Esports could be given another boost with the sale of virtual reality (VR) displays. Esports players use a mouse and keyboard to play making it hard for the general public to see them as athletes or accept esports as a real sport, observes Petrescu. “When VR arrives this prejudice will disappear for good. One will need to be a true athlete to be a successful in VR esports.”

sidebar: VR meets Esports
The key here, as with action sports, could be enabling viewers to share in the experience with friends. “Anyone who has tried VR knows this is the future of gaming,” says VREAL's Hooper. “Traditionally, games have been treated like video content, as a 2D service. VR breaks that paradigm. VR gamers want to move around and experience their own POV. Video doesn't really enable us to that but game engines do.”

Seattle-based VREAL (Virtual Reality Entertainment and Livestreaming) has a platform in beta which, when integrated via an SDK into any Unreal Engine or Unity-powered experience), re-renders the game for the viewer in realtime.

This allows viewers to have their own independent camera, and freely move about in the world instead of being locked into the player’s view,” says Hooper. “It enables a watcher to feel inside the game.” 

VREAL's beta includes a rendering of avatars representing a viewer in the game. For those without a VR headset the platform will stream a 2D and 2D 360 version of the game.

sidebar: The Manila Major 
Sixteen teams competed for a $3 million prize pool on June 7 - 12, 2016 in the Mall of Asia Arena in Manila, Philippines. PGL produced the show and its video production.

When I started to design the production for this event, it became apparent that it was too big to run on a single video mixer or even with a single director,” explains Petrescu. “As a result, the production was split in what we call 'cores'.

One such core was the in-game production. This refers to everything that happens on screen during an actual match. The equivalent for football would be what viewer's see on TV after the referee starts the match.

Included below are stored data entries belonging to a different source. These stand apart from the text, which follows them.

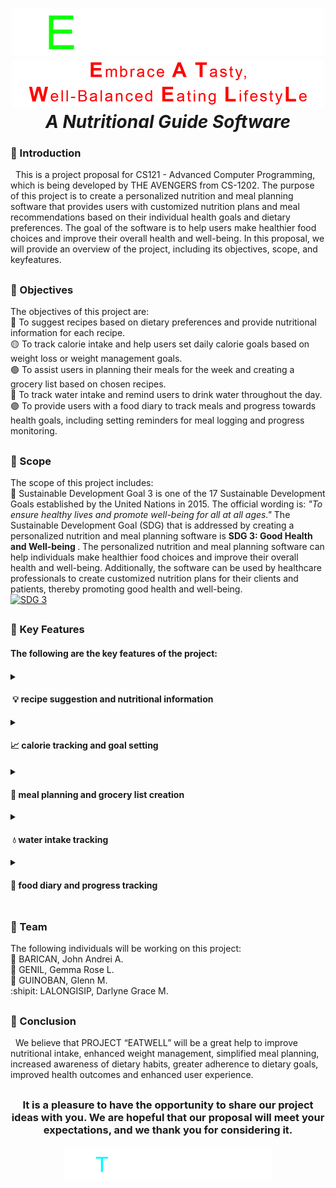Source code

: <h1 align="center">
<img src="EATWELL.gif" width="500" height="75"><br>
<img src="EATWELL.png" width="500" height="75"><br>
  <i>A Nutritional Guide Software </i></h1>

### 📄 Introduction 
  This is a project proposal for CS121 - Advanced Computer Programming, which is being developed by THE AVENGERS from CS-1202. The purpose of this project is to create a personalized nutrition and meal planning software that provides users with customized nutrition plans and meal recommendations based on their individual health goals and dietary preferences. The goal of the software is to help users make healthier food choices and improve their overall health and well-being. In this proposal, we will provide an overview of the project, including its objectives, scope, and keyfeatures.
##
### 🔗 Objectives
The objectives of this project are:  
🔴 To suggest recipes based on dietary preferences and provide nutritional information for each recipe.  
🟡 To track calorie intake and help users set daily calorie goals based on weight loss or weight management goals.  
🟢 To assist users in planning their meals for the week and creating a grocery list based on chosen recipes.  
🔵 To track water intake and remind users to drink water throughout the day.  
🟣 To provide users with a food diary to track meals and progress towards health goals, including setting reminders for meal logging and progress monitoring.
##
### 🔎 Scope  
The scope of this project includes:  
📌 Sustainable Development Goal 3 is one of the 17 Sustainable Development Goals established by the United Nations in 2015. The official wording is: <i> "To ensure healthy lives and promote well-being for all at all ages." </i> The Sustainable Development Goal (SDG) that is addressed by creating a personalized nutrition and meal planning software is <b> SDG 3: Good Health and Well-being </b>. The personalized nutrition and meal planning software can help individuals make healthier food choices and improve their overall health and well-being. Additionally, the software can be used by healthcare professionals to create customized nutrition plans for their clients and patients, thereby promoting good health and well-being. <br>
[![SDG 3](https://img.shields.io/badge/Goal%203-Sustainable%20Development%20Goal-green)](https://sdgs.un.org/goals/goal3)
##
### 🔑 Key Features
<h4>The following are the key features of the project:<h4>
<details>
  <summary><h4> 💡 recipe suggestion and nutritional information </h4></summary>
  ◻ The software can suggest recipes based on the user's dietary preferences and provide nutritional information for each recipe.
</details>
<details>
  <summary><h4>📈 calorie tracking and goal setting </h4></summary>
  ◻ The software can track the user's calorie intake and help them set daily calorie goals based on their weight loss or weight management goals.
</details>
<details>
  <summary><h4>📝 meal planning and grocery list creation </h4></summary>
  ◻ The software can help users plan their meals for the week and create a grocery list based on the recipes they choose.
</details>
<details>
  <summary><h4> 💧 water intake tracking </h4></summary>
  ◻ The software can track the user's water intake and remind them to drink water throughout the day.
</details>
<details>
  <summary><h4>📖 food diary and progress tracking </h4></summary>
  ◻ The software can provide users with a food diary to track their meals and progress towards their health goals. Users can also set reminders to log their meals and monitor their progress.
</details>

##
### 👥 Team
The following individuals will be working on this project:  
🐔 BARICAN, John Andrei A.  
🐻 GENIL, Gemma Rose L.  
🐷 GUINOBAN, Glenn M.  
:shipit: LALONGISIP, Darlyne Grace M.
##
### 💬 Conclusion
  We believe that PROJECT “EATWELL” will be a great help to improve nutritional intake, enhanced weight management, simplified meal planning, increased awareness of dietary habits,  greater adherence to dietary goals, improved health outcomes and enhanced user experience. 
##
<h3 align="center">
It is a pleasure to have the opportunity to share our project ideas with you. We are hopeful that our proposal will meet your expectations, and we thank you for considering it.
  <br><br>
<img src="THANK YOU!.gif" width="334" height="50"><br>
</h3>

Our ingame director had full control over what he showed on screen during the match,” says Petrescu. “We had several never-seen-before features like split screens with three observer points of view at the same time and even an insane composition where we put ten player cameras and modified the game interface to show a full five versus five battle in a more comprehensive manner.”

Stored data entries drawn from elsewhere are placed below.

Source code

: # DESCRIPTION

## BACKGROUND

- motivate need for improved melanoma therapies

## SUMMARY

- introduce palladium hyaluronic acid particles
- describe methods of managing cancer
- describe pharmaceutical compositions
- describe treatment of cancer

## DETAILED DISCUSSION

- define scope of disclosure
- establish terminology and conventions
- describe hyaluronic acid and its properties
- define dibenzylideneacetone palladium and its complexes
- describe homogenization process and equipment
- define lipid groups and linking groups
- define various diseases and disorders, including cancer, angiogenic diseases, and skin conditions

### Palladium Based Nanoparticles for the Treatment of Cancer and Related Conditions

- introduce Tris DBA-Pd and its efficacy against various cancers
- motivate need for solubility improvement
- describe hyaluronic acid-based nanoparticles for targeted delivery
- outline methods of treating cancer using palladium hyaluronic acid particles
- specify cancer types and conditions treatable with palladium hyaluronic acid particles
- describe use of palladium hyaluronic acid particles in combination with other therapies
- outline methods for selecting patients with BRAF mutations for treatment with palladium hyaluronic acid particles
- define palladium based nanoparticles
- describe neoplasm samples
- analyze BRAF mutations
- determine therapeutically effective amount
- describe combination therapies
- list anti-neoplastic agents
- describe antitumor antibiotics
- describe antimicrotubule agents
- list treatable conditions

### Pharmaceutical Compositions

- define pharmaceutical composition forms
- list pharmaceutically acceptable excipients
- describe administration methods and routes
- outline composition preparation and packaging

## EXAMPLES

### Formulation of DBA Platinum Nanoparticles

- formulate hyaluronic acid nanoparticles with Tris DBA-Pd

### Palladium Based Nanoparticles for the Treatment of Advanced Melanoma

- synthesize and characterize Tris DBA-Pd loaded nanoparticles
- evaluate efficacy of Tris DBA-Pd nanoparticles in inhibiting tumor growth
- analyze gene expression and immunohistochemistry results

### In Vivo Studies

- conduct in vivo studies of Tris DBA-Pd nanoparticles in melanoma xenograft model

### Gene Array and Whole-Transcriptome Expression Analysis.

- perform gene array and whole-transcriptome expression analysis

PGL produced three more cores, all with their own mixers, CGI systems, routing and multiviews. According to Petrescu , the challenge was to get the cores to link and communicate with each other. “Which is why, for instance, our CGI operator can activate transitions, videos, lights, sounds, LED animations and request stats from a server, all at the same time. A lot of things need to be perfect for this to work.”

A new development for PGL are arena effects. Game 'events' stored on the server are used to activate lights and pyro effects in the venue. “Let's say a bomb has been planted and it explodes... at the exact moment the bomb explodes on the server, a pre-programmed light and pyro show lights the arena,” explains Petrescu. “This is a concept we are constantly developing and improve and it's different for each game we run events for.”